Why do we keep repeating a story we don’t want to tell anymore? It has become habitual for us to do that. We can choose a fresh alternative, even if we had some very bad stuff happen to us in life. We don’t have to keep re-living the bad stuff. My past is not my identity. I am not my story. I find that I do sometimes believe “the story” (yes….I think sometimes I am too old to get a qualification in Nutrition, or that I don’t have the IT skills necessary to self-publish a book I wrote more than a year ago…) but it helps when I soften the edge of my “knowing” and just get curious about that which lights me up. One step at a time, I go a little further in the direction of what attracts me without putting any requirements on myself. I allow myself to get pleasure from the process and not get consumed by the goal.
I don’t always accomplish and achieve huge goals quickly this way. But I definitely enjoy my every day life more when I incorporate the juiciness of participating in what attracts me without shutting myself down with…”You’ll never get that book published”….or, “who do you think you are?” kinds of feelings.
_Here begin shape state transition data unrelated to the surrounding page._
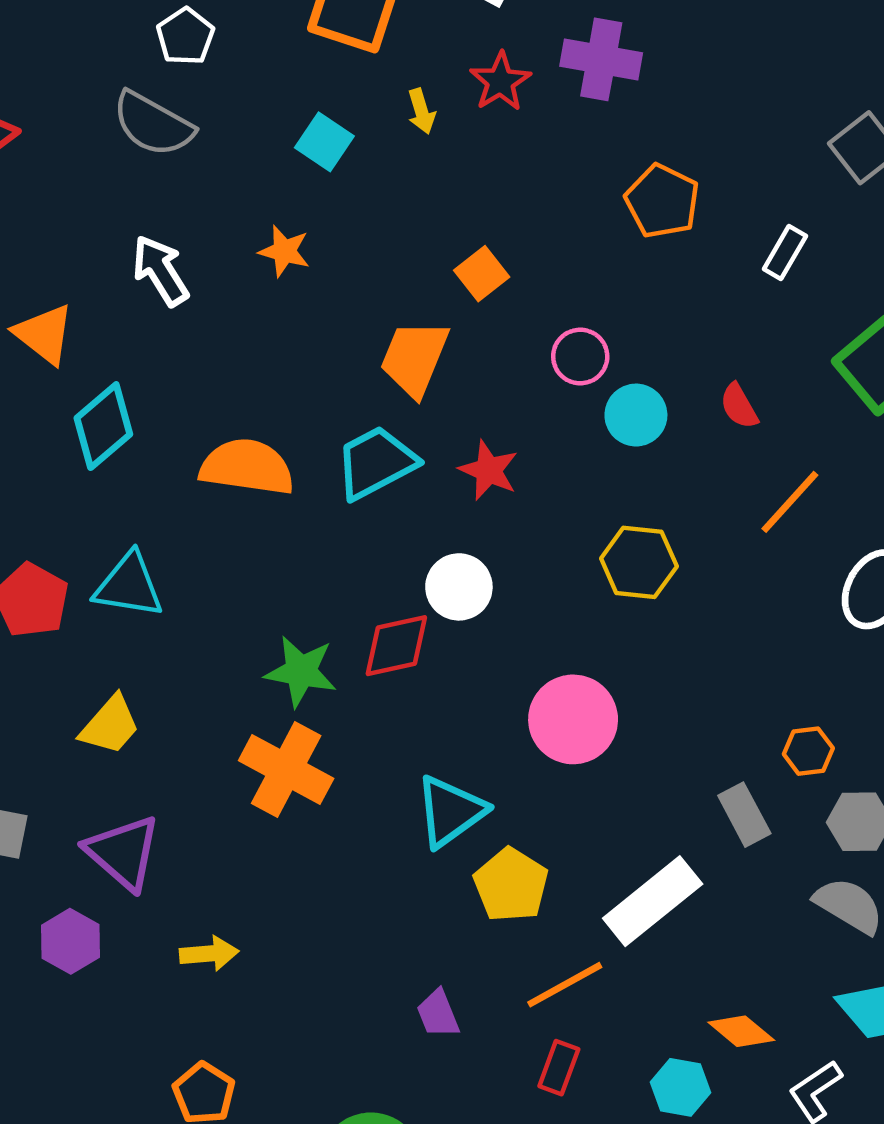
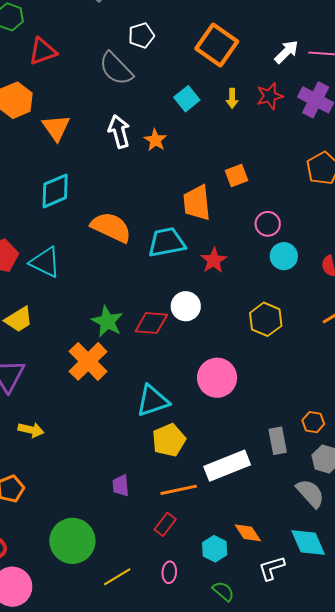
white arrow: (160, 271) -> (119, 131), moved
orange triangle: (44, 334) -> (56, 128), moved
orange trapezoid: (414, 358) -> (197, 203), turned -45

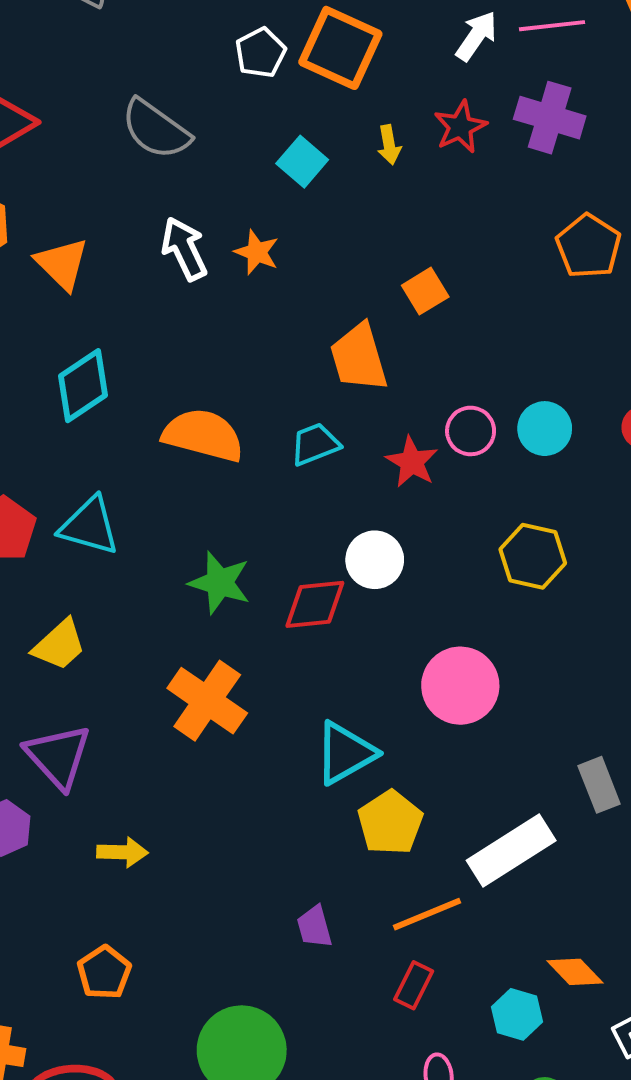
white pentagon: (141, 36) -> (261, 53), moved
pink circle: (268, 224) -> (471, 431), moved
cyan trapezoid: (167, 242) -> (315, 444), size x0.7
green star: (107, 321) -> (220, 583), moved

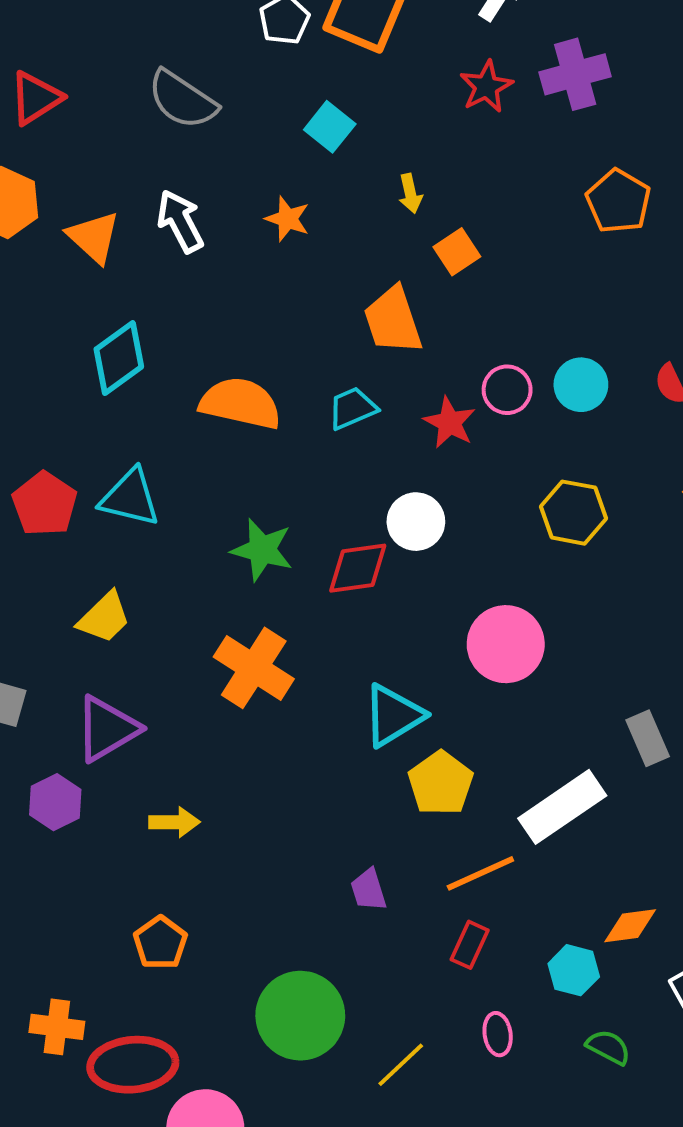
purple cross: (550, 118) -> (575, 74), turned -30
yellow arrow: (389, 145) -> (410, 194), moved
white arrow: (184, 249) -> (180, 221), moved
purple triangle: (58, 756) -> (107, 729), turned 44
orange diamond: (575, 972) -> (630, 926), turned -52

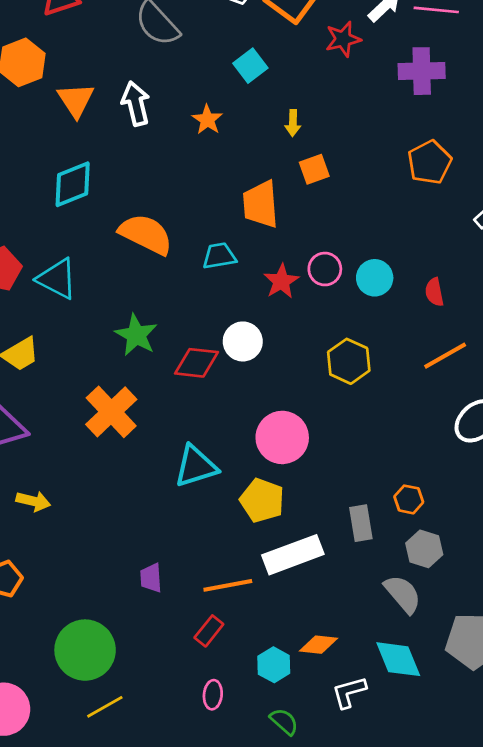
red star: (486, 87) -> (343, 39), moved
yellow pentagon: (441, 783) -> (262, 500), moved, turned -30
yellow line: (401, 1065) -> (105, 707), moved

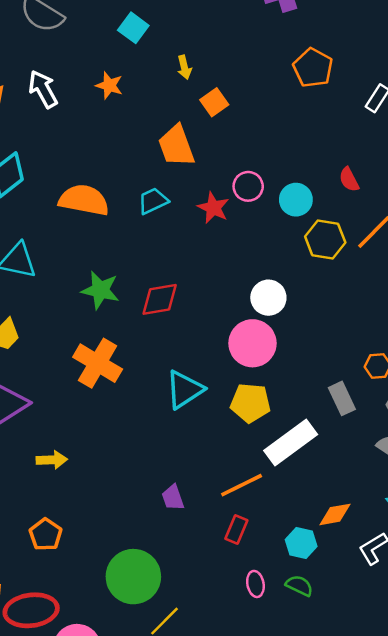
cyan circle: (375, 278) -> (296, 200), moved
white circle: (243, 341) -> (268, 298), moved
yellow hexagon: (349, 361) -> (325, 239), moved
green semicircle: (284, 721) -> (299, 586), moved

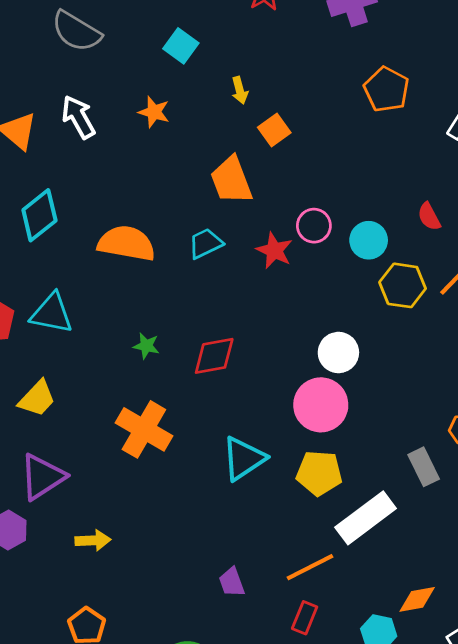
green star: (100, 290) -> (146, 346), size x0.6

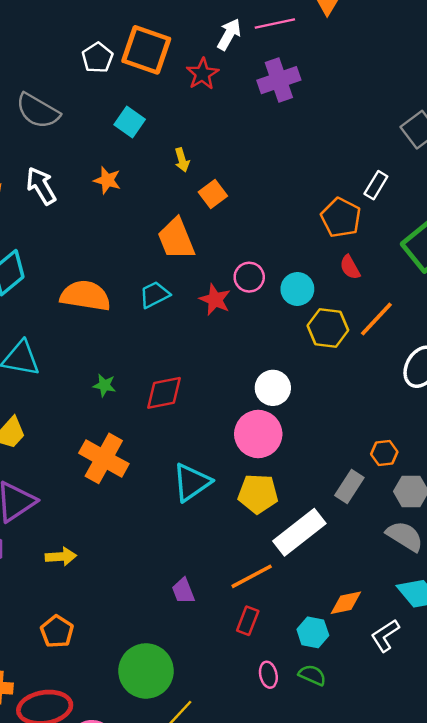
orange pentagon: (386, 89) -> (341, 218), moved
gray rectangle: (424, 467) -> (349, 487), turned 60

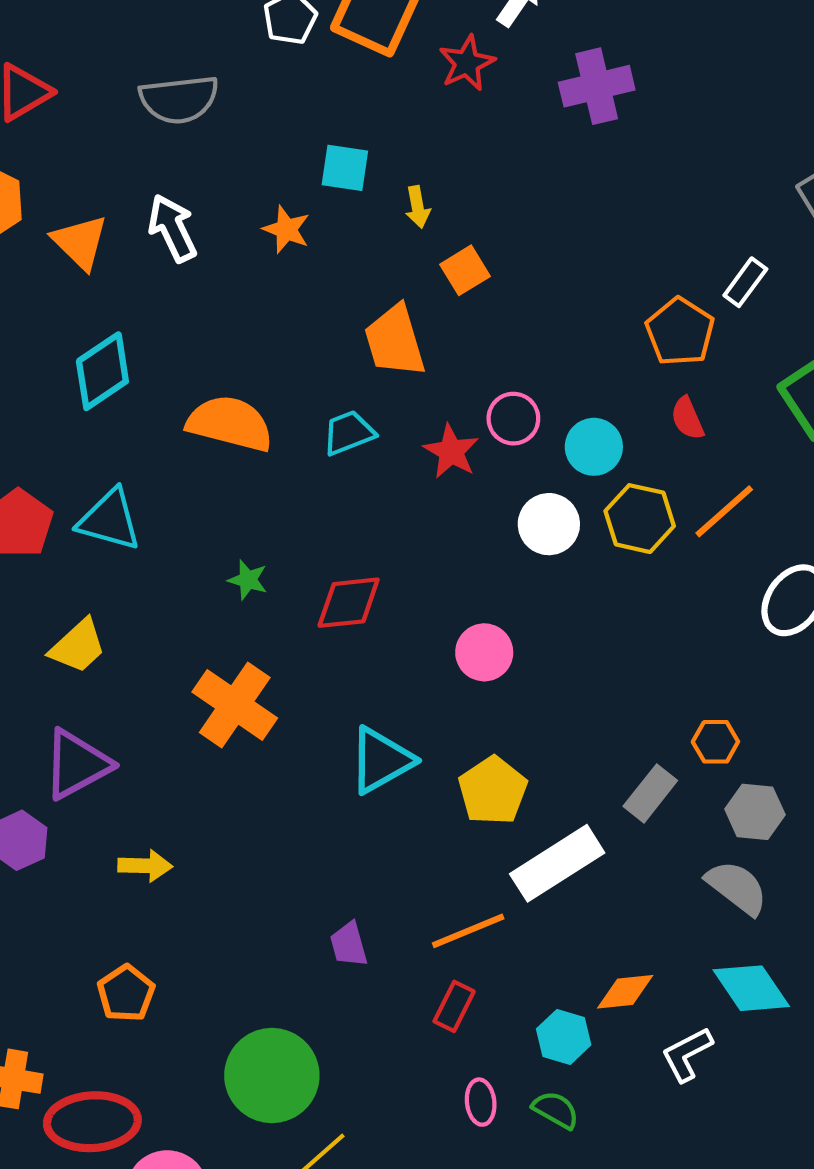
gray semicircle: (38, 111) -> (179, 99), turned -42
cyan square: (130, 122) -> (345, 168), moved, turned -32
white circle: (273, 388) -> (549, 524), moved
pink circle: (258, 434) -> (484, 652), moved, size x0.7
yellow pentagon: (258, 494) -> (493, 791), turned 30

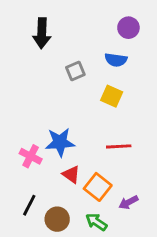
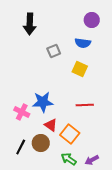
purple arrow: (128, 202) -> (92, 160), moved
brown circle: (57, 219) -> (41, 143), moved

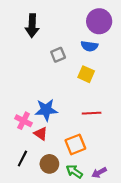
purple circle: (92, 20) -> (99, 21), size x1.5
red triangle: (51, 125) -> (41, 134), moved
orange square: (70, 134) -> (75, 144), turned 30
brown circle: (41, 143) -> (49, 164), moved

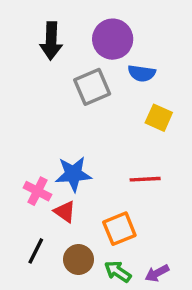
purple circle: (99, 21) -> (113, 39), moved
gray square: (58, 55) -> (92, 87), size x1.5
yellow square: (86, 74) -> (159, 118), moved

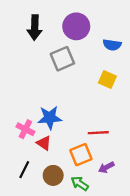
blue semicircle: (142, 73) -> (112, 45), moved
red line: (145, 179) -> (98, 133), moved
purple arrow: (157, 273) -> (106, 167), moved

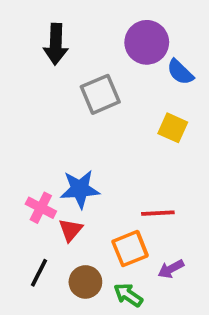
purple circle: (76, 26) -> (147, 42), moved
blue semicircle: (112, 45) -> (180, 72), turned 36
red triangle: (44, 143) -> (71, 230), turned 35

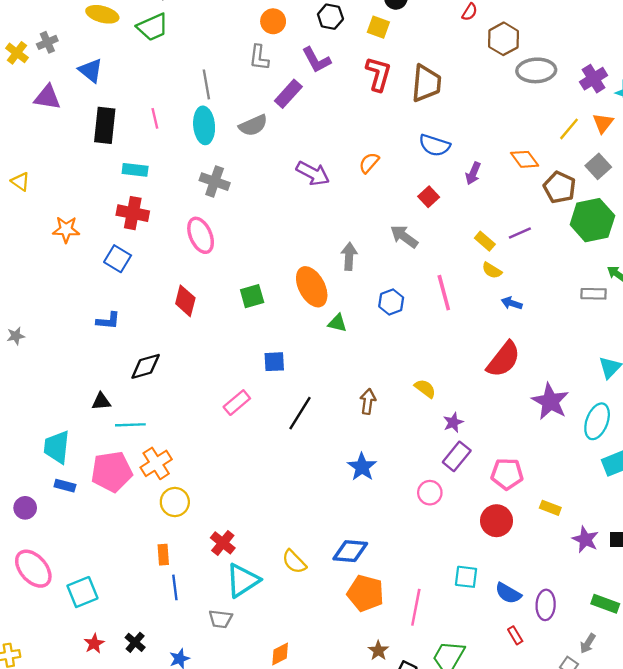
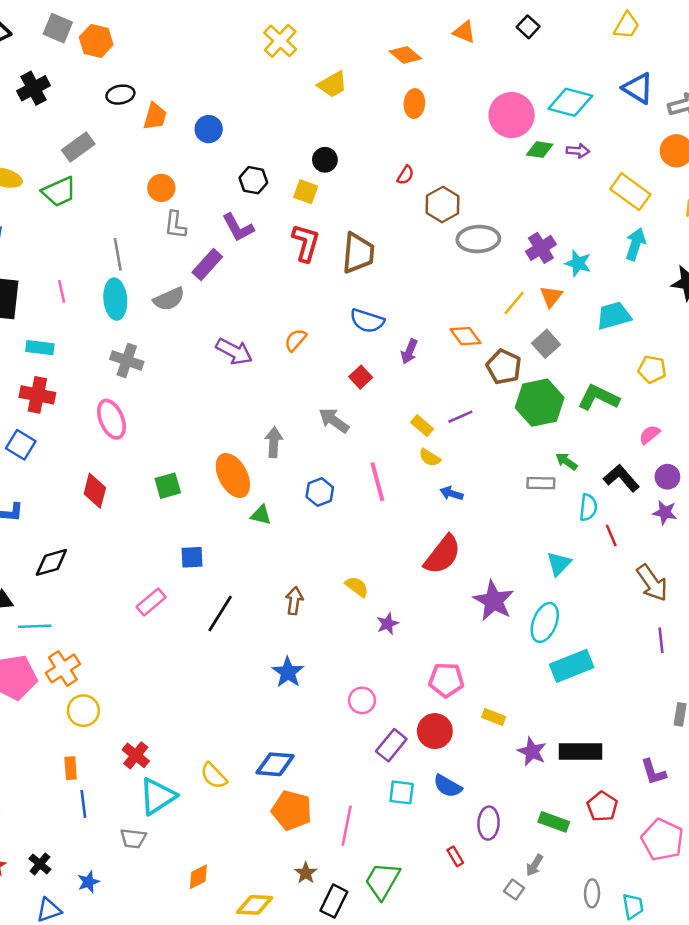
orange circle: (273, 21) -> (161, 188), moved
purple rectangle: (457, 456) -> (391, 745), moved
blue semicircle: (508, 593) -> (448, 786), moved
Please stop coming up with all the reasons you cannot afford something. Or do not have a great relationship. Or are stuck in a job you don’t like. Or whatever else you are convincing yourself is unchangeable. Maybe you cannot do it all right now, but you may be able to take small steps in the direction of That Which Makes You Smile. (I recently bought a Mac Pro that I “couldn’t afford” by saving my spare change for a couple of years! I am using it right now.)
I understand that sometimes there are circumstances that are difficult. I know that sometimes it seems like you do not have choices about certain things. Sometimes it means the dream has to be modified, or it means not now (not no), or it means you must do something entirely different. Even if you cannot change an external circumstance (right now), you ALWAYS have a choice about how you perceive and respond to it. I know this is old advice, but it is Truth. I am not a victim of my circumstances. I do have a choice in what I do next, even if the choice is how I respond.
Stop fighting for your limitations, or they will surely be your truth!